EXERCISE AIM: Where the string "need" appears in a line of the material below, copy that line.

RECORDS SHOWN:
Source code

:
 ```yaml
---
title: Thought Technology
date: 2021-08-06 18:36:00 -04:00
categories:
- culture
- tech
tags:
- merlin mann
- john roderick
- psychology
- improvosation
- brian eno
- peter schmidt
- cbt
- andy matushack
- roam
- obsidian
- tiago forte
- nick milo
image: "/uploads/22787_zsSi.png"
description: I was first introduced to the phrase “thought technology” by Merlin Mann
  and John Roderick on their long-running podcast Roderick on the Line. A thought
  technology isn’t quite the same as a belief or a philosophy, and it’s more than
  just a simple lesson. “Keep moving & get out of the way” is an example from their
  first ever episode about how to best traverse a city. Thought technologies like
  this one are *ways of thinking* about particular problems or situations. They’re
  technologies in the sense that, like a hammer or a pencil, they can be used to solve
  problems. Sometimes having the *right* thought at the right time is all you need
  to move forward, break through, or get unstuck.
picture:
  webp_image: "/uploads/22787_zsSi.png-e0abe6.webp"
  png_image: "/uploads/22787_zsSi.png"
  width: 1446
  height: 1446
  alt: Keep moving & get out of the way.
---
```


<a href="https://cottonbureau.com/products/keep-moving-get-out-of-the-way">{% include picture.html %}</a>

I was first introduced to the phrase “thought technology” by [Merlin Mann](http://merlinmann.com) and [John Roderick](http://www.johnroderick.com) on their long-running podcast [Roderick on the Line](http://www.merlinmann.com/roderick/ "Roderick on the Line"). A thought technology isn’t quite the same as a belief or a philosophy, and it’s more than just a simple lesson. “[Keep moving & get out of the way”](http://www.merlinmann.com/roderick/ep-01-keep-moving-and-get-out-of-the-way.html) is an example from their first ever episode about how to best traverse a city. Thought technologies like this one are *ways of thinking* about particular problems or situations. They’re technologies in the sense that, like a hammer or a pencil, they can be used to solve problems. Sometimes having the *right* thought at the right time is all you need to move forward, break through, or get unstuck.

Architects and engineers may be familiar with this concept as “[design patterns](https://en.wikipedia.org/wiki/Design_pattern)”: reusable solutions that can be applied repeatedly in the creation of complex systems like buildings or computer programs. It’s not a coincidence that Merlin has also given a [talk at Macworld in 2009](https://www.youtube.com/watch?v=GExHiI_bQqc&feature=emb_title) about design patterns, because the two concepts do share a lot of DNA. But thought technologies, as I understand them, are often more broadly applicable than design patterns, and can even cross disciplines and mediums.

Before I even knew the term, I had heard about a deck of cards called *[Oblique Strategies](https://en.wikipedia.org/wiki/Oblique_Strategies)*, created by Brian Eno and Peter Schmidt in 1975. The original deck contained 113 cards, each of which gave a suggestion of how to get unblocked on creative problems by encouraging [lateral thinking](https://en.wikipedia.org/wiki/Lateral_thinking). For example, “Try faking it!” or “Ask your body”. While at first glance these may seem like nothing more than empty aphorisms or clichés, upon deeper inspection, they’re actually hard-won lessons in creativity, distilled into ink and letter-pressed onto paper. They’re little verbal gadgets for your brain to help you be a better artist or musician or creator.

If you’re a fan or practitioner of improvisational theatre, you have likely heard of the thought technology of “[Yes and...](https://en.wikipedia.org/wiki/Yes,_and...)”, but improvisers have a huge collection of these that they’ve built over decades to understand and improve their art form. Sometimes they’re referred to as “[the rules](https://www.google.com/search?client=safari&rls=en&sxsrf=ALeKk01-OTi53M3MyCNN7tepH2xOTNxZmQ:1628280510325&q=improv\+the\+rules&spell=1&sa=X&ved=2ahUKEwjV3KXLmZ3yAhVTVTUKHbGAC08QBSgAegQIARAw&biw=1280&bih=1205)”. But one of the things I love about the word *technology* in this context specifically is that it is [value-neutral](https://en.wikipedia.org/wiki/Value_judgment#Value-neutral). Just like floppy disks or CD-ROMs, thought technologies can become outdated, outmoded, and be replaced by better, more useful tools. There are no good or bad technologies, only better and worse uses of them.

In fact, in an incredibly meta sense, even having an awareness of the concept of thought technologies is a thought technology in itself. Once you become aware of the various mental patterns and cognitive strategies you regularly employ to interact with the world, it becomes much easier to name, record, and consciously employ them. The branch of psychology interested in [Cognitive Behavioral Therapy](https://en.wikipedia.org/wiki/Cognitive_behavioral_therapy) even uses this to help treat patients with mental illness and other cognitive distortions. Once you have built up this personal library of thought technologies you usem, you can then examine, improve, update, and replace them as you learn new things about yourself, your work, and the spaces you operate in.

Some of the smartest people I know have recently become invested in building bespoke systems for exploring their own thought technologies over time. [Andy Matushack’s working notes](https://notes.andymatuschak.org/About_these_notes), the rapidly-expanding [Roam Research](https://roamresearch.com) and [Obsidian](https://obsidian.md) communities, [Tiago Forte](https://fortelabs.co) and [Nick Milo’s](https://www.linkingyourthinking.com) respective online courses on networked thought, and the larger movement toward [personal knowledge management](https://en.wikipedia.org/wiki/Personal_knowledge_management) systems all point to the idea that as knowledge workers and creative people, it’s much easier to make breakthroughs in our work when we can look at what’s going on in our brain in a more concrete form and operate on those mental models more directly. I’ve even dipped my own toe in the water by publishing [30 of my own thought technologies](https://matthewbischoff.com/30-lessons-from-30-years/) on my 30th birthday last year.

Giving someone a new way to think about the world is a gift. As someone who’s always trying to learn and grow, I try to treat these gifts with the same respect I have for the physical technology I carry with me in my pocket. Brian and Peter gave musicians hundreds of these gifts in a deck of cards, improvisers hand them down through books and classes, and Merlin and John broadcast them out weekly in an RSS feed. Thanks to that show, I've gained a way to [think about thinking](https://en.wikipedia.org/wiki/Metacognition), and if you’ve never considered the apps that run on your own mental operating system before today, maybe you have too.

RESPONSE TO THE EXERCISE:
  problems. Sometimes having the *right* thought at the right time is all you need
I was first introduced to the phrase “thought technology” by [Merlin Mann](http://merlinmann.com) and [John Roderick](http://www.johnroderick.com) on their long-running podcast [Roderick on the Line](http://www.merlinmann.com/roderick/ "Roderick on the Line"). A thought technology isn’t quite the same as a belief or a philosophy, and it’s more than just a simple lesson. “[Keep moving & get out of the way”](http://www.merlinmann.com/roderick/ep-01-keep-moving-and-get-out-of-the-way.html) is an example from their first ever episode about how to best traverse a city. Thought technologies like this one are *ways of thinking* about particular problems or situations. They’re technologies in the sense that, like a hammer or a pencil, they can be used to solve problems. Sometimes having the *right* thought at the right time is all you need to move forward, break through, or get unstuck.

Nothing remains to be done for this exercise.